# EXERCISE INSTRUCTIONS:
Type the data below again exactly. Omit all pictures.

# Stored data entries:

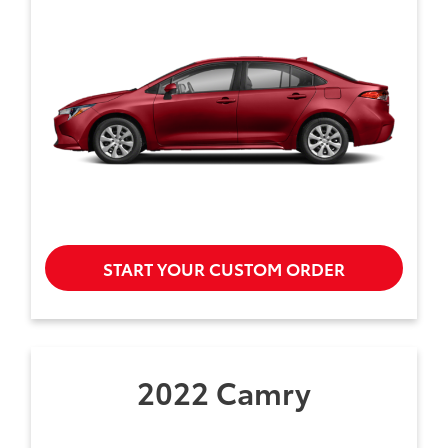
START YOUR CUSTOM ORDER
2022 Camry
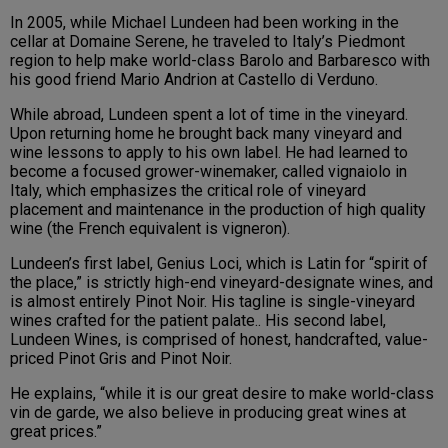
In 2005, while Michael Lundeen had been working in the
cellar at Domaine Serene, he traveled to Italy’s Piedmont
region to help make world-class Barolo and Barbaresco with
his good friend Mario Andrion at Castello di Verduno.
While abroad, Lundeen spent a lot of time in the vineyard.
Upon returning home he brought back many vineyard and
wine lessons to apply to his own label. He had learned to
become a focused grower-winemaker, called vignaiolo in
Italy, which emphasizes the critical role of vineyard
placement and maintenance in the production of high quality
wine (the French equivalent is vigneron).
Lundeen’s first label, Genius Loci, which is Latin for “spirit of
the place,” is strictly high-end vineyard-designate wines, and
is almost entirely Pinot Noir. His tagline is single-vineyard
wines crafted for the patient palate.. His second label,
Lundeen Wines, is comprised of honest, handcrafted, value-
priced Pinot Gris and Pinot Noir.
He explains, “while it is our great desire to make world-class
vin de garde, we also believe in producing great wines at
great prices.”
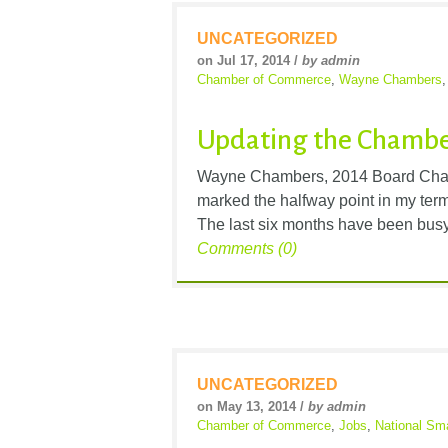
UNCATEGORIZED
on Jul 17, 2014 /
by admin
Chamber of Commerce
,
Wayne Chambers
Updating the Chamber
Wayne Chambers, 2014 Board Cha
marked the halfway point in my ter
The last six months have been busy 
Comments (0)
UNCATEGORIZED
on May 13, 2014 /
by admin
Chamber of Commerce
,
Jobs
,
National Sm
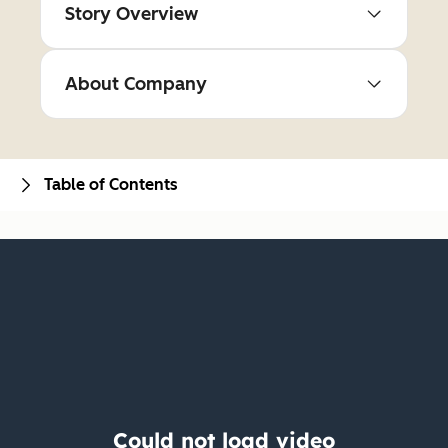
Story Overview
About Company
Table of Contents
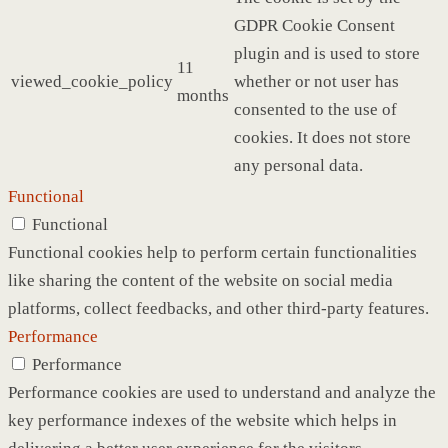
GDPR Cookie Consent
plugin and is used to store
11
viewed_cookie_policy
whether or not user has
months
consented to the use of
cookies. It does not store
any personal data.
Functional
Functional
Functional cookies help to perform certain functionalities
like sharing the content of the website on social media
platforms, collect feedbacks, and other third-party features.
Performance
Performance
Performance cookies are used to understand and analyze the
key performance indexes of the website which helps in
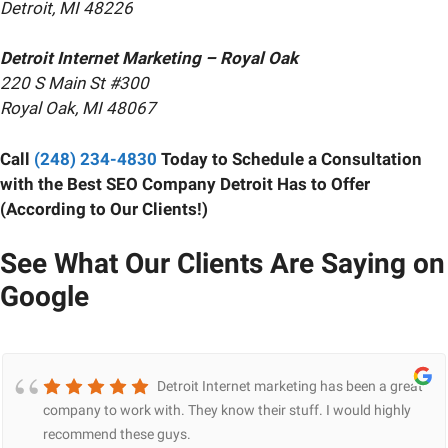
Detroit, MI 48226
Detroit Internet Marketing – Royal Oak
220 S Main St #300
Royal Oak, MI 48067
Call
(248) 234-4830
Today to Schedule a Consultation
with the Best SEO Company Detroit Has to Offer
(According to Our Clients!)
See What Our Clients Are Saying on
Google
Detroit Internet marketing has been a great
company to work with. They know their stuff. I would highly
recommend these guys.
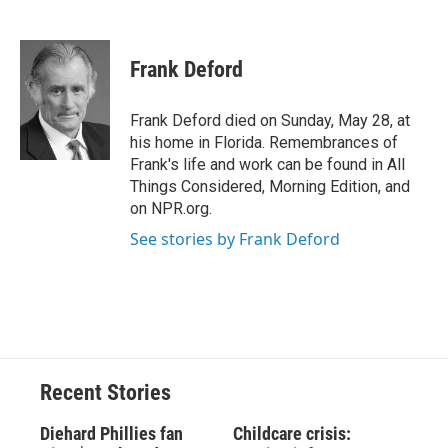
F
B
T
F
L
E
a
l
h
l
i
m
c
u
r
i
n
a
e
e
e
p
k
i
Frank Deford
b
s
a
b
e
l
o
k
d
o
d
o
y
s
a
I
Frank Deford died on Sunday, May 28, at
k
r
n
his home in Florida. Remembrances of
d
Frank's life and work can be found in All
Things Considered, Morning Edition, and
on NPR.org.
See stories by Frank Deford
Recent Stories
Diehard Phillies fan
Childcare crisis:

# RESPONSE TO THE TASK:
START YOUR CUSTOM ORDER
2022 Camry
In 2005, while Michael Lundeen had been working in the
cellar at Domaine Serene, he traveled to Italy’s Piedmont
region to help make world-class Barolo and Barbaresco with
his good friend Mario Andrion at Castello di Verduno.
While abroad, Lundeen spent a lot of time in the vineyard.
Upon returning home he brought back many vineyard and
wine lessons to apply to his own label. He had learned to
become a focused grower-winemaker, called vignaiolo in
Italy, which emphasizes the critical role of vineyard
placement and maintenance in the production of high quality
wine (the French equivalent is vigneron).
Lundeen’s first label, Genius Loci, which is Latin for “spirit of
the place,” is strictly high-end vineyard-designate wines, and
is almost entirely Pinot Noir. His tagline is single-vineyard
wines crafted for the patient palate.. His second label,
Lundeen Wines, is comprised of honest, handcrafted, value-
priced Pinot Gris and Pinot Noir.
He explains, “while it is our great desire to make world-class
vin de garde, we also believe in producing great wines at
great prices.”
UNCATEGORIZED
on Jul 17, 2014 /
by admin
Chamber of Commerce
,
Wayne Chambers
Updating the Chamber
Wayne Chambers, 2014 Board Cha
marked the halfway point in my ter
The last six months have been busy 
Comments (0)
UNCATEGORIZED
on May 13, 2014 /
by admin
Chamber of Commerce
,
Jobs
,
National Sm
Story Overview
About Company
Table of Contents
GDPR Cookie Consent
plugin and is used to store
11
viewed_cookie_policy
whether or not user has
months
consented to the use of
cookies. It does not store
any personal data.
Functional
Functional
Functional cookies help to perform certain functionalities
like sharing the content of the website on social media
platforms, collect feedbacks, and other third-party features.
Performance
Performance
Performance cookies are used to understand and analyze the
key performance indexes of the website which helps in
Detroit, MI 48226
Detroit Internet Marketing – Royal Oak
220 S Main St #300
Royal Oak, MI 48067
Call
(248) 234-4830
Today to Schedule a Consultation
with the Best SEO Company Detroit Has to Offer
(According to Our Clients!)
See What Our Clients Are Saying on
Google
Detroit Internet marketing has been a great
company to work with. They know their stuff. I would highly
recommend these guys.
F
B
T
F
L
E
a
l
h
l
i
m
c
u
r
i
n
a
e
e
e
p
k
i
Frank Deford
b
s
a
b
e
l
o
k
d
o
d
o
y
s
a
I
Frank Deford died on Sunday, May 28, at
k
r
n
his home in Florida. Remembrances of
d
Frank's life and work can be found in All
Things Considered, Morning Edition, and
on NPR.org.
See stories by Frank Deford
Recent Stories
Diehard Phillies fan
Childcare crisis:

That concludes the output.